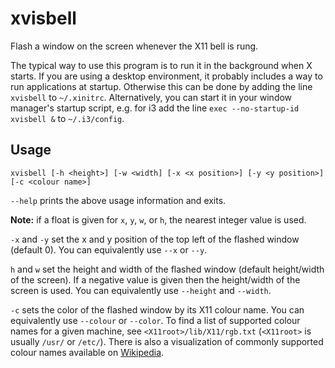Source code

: xvisbell
========

Flash a window on the screen whenever the X11 bell is rung.


The typical way to use this program is to run it in the background when X starts. If you are using a desktop environment, it probably includes a way to run applications at startup. Otherwise this can be done by adding the line `xvisbell` to `~/.xinitrc`. Alternatively, you can start it in your window manager's startup script, e.g. for i3 add the line `exec --no-startup-id xvisbell &` to `~/.i3/config`.


Usage
-----
`xvisbell [-h <height>] [-w <width] [-x <x position>] [-y <y position>] [-c <colour name>]`


`--help` prints the above usage information and exits.


**Note:** if a float is given for `x`, `y`, `w`, or `h`, the nearest integer value is used.


`-x` and `-y` set the x and y position of the top left of the flashed window (default 0).
You can equivalently use `--x` or `--y`.


`h` and `w` set the height and width of the flashed window (default height/width of the screen).
If a negative value is given then the height/width of the screen is used.
You can equivalently use `--height` and `--width`.


`-c` sets the color of the flashed window by its X11 colour name.
You can equivalently use `--colour` or `--color`.
To find a list of supported colour names for a given machine, see `<X11root>/lib/X11/rgb.txt` (`<X11root>` is usually `/usr/` or `/etc/`).
There is also a visualization of commonly supported colour names available on [Wikipedia](https://en.wikipedia.org/wiki/X11_color_names).

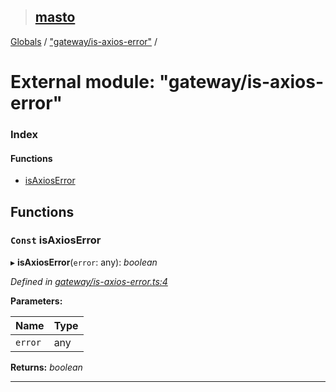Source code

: > ## [masto](../README.md)

[Globals](../globals.md) / ["gateway/is-axios-error"](_gateway_is_axios_error_.md) /

# External module: "gateway/is-axios-error"

### Index

#### Functions

* [isAxiosError](_gateway_is_axios_error_.md#const-isaxioserror)

## Functions

### `Const` isAxiosError

▸ **isAxiosError**(`error`: any): *boolean*

*Defined in [gateway/is-axios-error.ts:4](https://github.com/neet/masto.js/blob/635a2aa/src/gateway/is-axios-error.ts#L4)*

**Parameters:**

Name | Type |
------ | ------ |
`error` | any |

**Returns:** *boolean*

___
▬▬▬▬▬▬
**Problem requirements**
Among the records above, find the lines that contain "window" and copy every one.

**Output for this task**
Flash a window on the screen whenever the X11 bell is rung.
The typical way to use this program is to run it in the background when X starts. If you are using a desktop environment, it probably includes a way to run applications at startup. Otherwise this can be done by adding the line `xvisbell` to `~/.xinitrc`. Alternatively, you can start it in your window manager's startup script, e.g. for i3 add the line `exec --no-startup-id xvisbell &` to `~/.i3/config`.
`-x` and `-y` set the x and y position of the top left of the flashed window (default 0).
`h` and `w` set the height and width of the flashed window (default height/width of the screen).
`-c` sets the color of the flashed window by its X11 colour name.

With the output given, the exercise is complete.